Narrated by Mary Pingayak Art Instructor: Bonnie Dillard, Kodiak High School Illustrators: Krystal Fermoyle, Kyla Fermoyle, Naomi Brown, Mary Pingayak, Tumartaq Boyscout, and Matt Atcherian Vocal Recording: Alexie Kanrilak Cup’ik Linguist: Rebecca Nayamin Story Adaptation Assistance: Jeanne Campbell An Encounter With Qamulek the Dragger is available free from the iTunes App Store here. Our We Are Alaska: Student Voices From Our Communities iPad app, produced during the first ever “QBook Slam” event at the 2012 AASB Annual Conference, has topped 2,200 downloads.
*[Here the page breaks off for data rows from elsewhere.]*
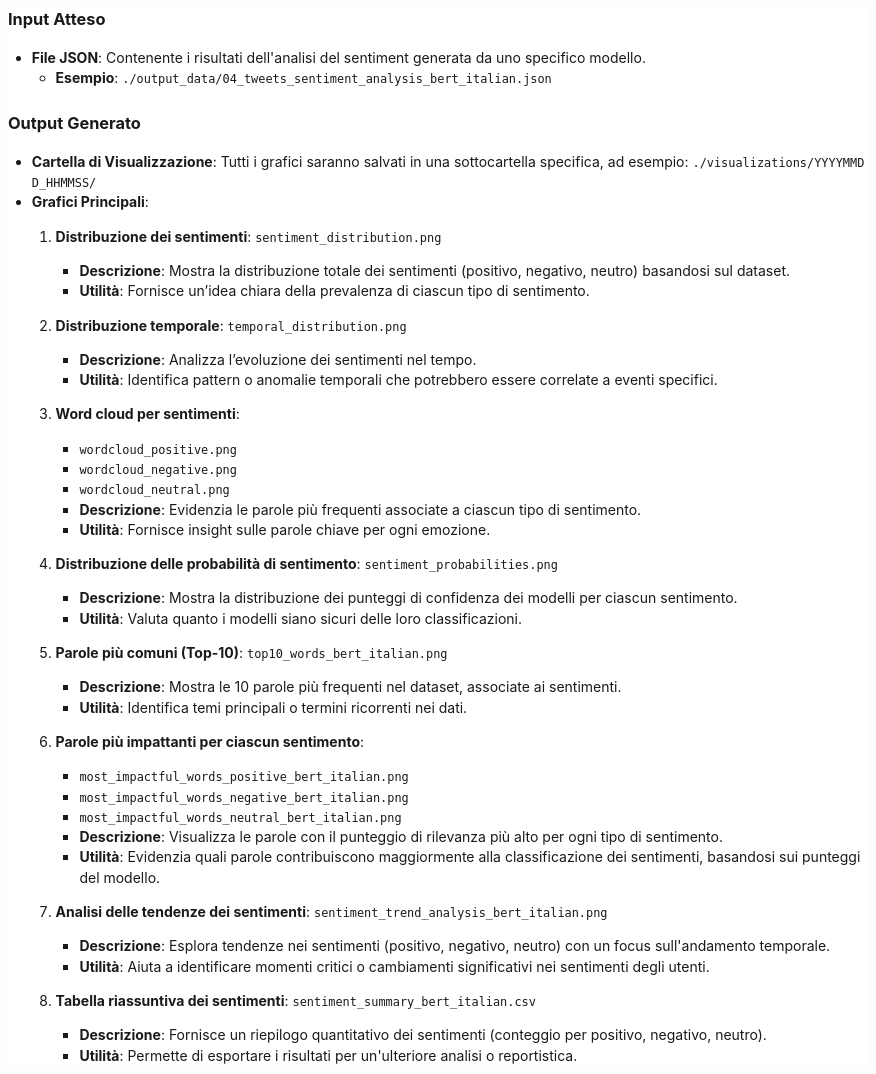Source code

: ### Input Atteso

- **File JSON**: Contenente i risultati dell'analisi del sentiment generata da uno specifico modello.
  - **Esempio**: `./output_data/04_tweets_sentiment_analysis_bert_italian.json`

### Output Generato

- **Cartella di Visualizzazione**: Tutti i grafici saranno salvati in una sottocartella specifica, ad esempio: `./visualizations/YYYYMMDD_HHMMSS/`
- **Grafici Principali**:
  1. **Distribuzione dei sentimenti**: `sentiment_distribution.png`
     - **Descrizione**: Mostra la distribuzione totale dei sentimenti (positivo, negativo, neutro) basandosi sul dataset.
     - **Utilità**: Fornisce un’idea chiara della prevalenza di ciascun tipo di sentimento.
  
  2. **Distribuzione temporale**: `temporal_distribution.png`
     - **Descrizione**: Analizza l’evoluzione dei sentimenti nel tempo.
     - **Utilità**: Identifica pattern o anomalie temporali che potrebbero essere correlate a eventi specifici.
  
  3. **Word cloud per sentimenti**:
     - `wordcloud_positive.png`
     - `wordcloud_negative.png`
     - `wordcloud_neutral.png`
     - **Descrizione**: Evidenzia le parole più frequenti associate a ciascun tipo di sentimento.
     - **Utilità**: Fornisce insight sulle parole chiave per ogni emozione.
  
  4. **Distribuzione delle probabilità di sentimento**: `sentiment_probabilities.png`
     - **Descrizione**: Mostra la distribuzione dei punteggi di confidenza dei modelli per ciascun sentimento.
     - **Utilità**: Valuta quanto i modelli siano sicuri delle loro classificazioni.
  
  5. **Parole più comuni (Top-10)**: `top10_words_bert_italian.png`
     - **Descrizione**: Mostra le 10 parole più frequenti nel dataset, associate ai sentimenti.
     - **Utilità**: Identifica temi principali o termini ricorrenti nei dati.
  
  6. **Parole più impattanti per ciascun sentimento**:
     - `most_impactful_words_positive_bert_italian.png`
     - `most_impactful_words_negative_bert_italian.png`
     - `most_impactful_words_neutral_bert_italian.png`
     - **Descrizione**: Visualizza le parole con il punteggio di rilevanza più alto per ogni tipo di sentimento.
     - **Utilità**: Evidenzia quali parole contribuiscono maggiormente alla classificazione dei sentimenti, basandosi sui punteggi del modello.
  
  7. **Analisi delle tendenze dei sentimenti**: `sentiment_trend_analysis_bert_italian.png`
     - **Descrizione**: Esplora tendenze nei sentimenti (positivo, negativo, neutro) con un focus sull'andamento temporale.
     - **Utilità**: Aiuta a identificare momenti critici o cambiamenti significativi nei sentimenti degli utenti.
  
  8. **Tabella riassuntiva dei sentimenti**: `sentiment_summary_bert_italian.csv`
     - **Descrizione**: Fornisce un riepilogo quantitativo dei sentimenti (conteggio per positivo, negativo, neutro).
     - **Utilità**: Permette di esportare i risultati per un'ulteriore analisi o reportistica.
The Association of Alaska School Boards’ Consortium for Digital Learning, in partnership with Kiwa Media of New Zealand and Apple, Inc., sponsored the first ever QBook Slam as part of the AASB Annual Conference November 1-4, 2012. 15 high school students and seven adult advisors from four school districts gathered in Anchorage to participate in the project. Students were tasked with creating an entire 20 page illustrated book in just 48 hours.




With an overall theme of “We Are Alaska”, each district team worked collaboratively to create a storyline representative of their communities through the telling of a local story or myth. Teams were each allotted five pages to present their story in 100 words or less, illustrate the pages, and record story narration and sound effects. Finished files were sent electronically to New Zealand where Kiwa Media developers constructed the digital book overnight. The next day, We Are Alaska was presented as part of Kiwa Media founder and Managing Director Rhonda Kite’s keynote address to the AASB conference. The QBook Slam project offered students a unique opportunity to participate in the emerging field of digital publishing through the hands-on production of a digital book from start to finish. Student participants and supporting adults who helped create We Are Alaska included: Northwest Arctic School District Students: Zeanna Saggauraq Savok, Mary Tatqavin Lie, Nancy Qayaiyaq Stein, Kaycee Ulagnaq Smith




Adults: Raymond Woods, Bicultural Coordinator; Jeri Eck, Art Teacher Kodiak Island Borough School District Students: Taylor Heflin, Kate Jacobson, Yuto Okhi, Dong Yu Adults: Vickie Kelly, CIO; Bonnie Dillard, Art Teacher Lower Kuskokwim School District Students: Panigkaq Andrew, Angilan Charlie, Tunucuk Tunucuk Adults: Vicki Nechodomu, Technology Specialist; Tommy Bayayok, Technology Specialist Students: Krystal Fermoyle, Kyla Fermoyle, Mary Pingayak, Phoenix Chayalkun Adults: Matt Good, Principal; Rebecca Nayamin, Cup’ik Instructor We Are Alaska is available free from the iTunes App Store here. The first digital book ever created in the Alutiiq language was unveiled at the 2012 AASB Annual Conference. The book, Milly, Molly and I Love You, was a collaboration between AASB, Kiwa Digital of New Zealand and the Native Village of Afognak on Kodiak Island. Several more Alutiiq language digital story books are currently in production and are scheduled for release this year.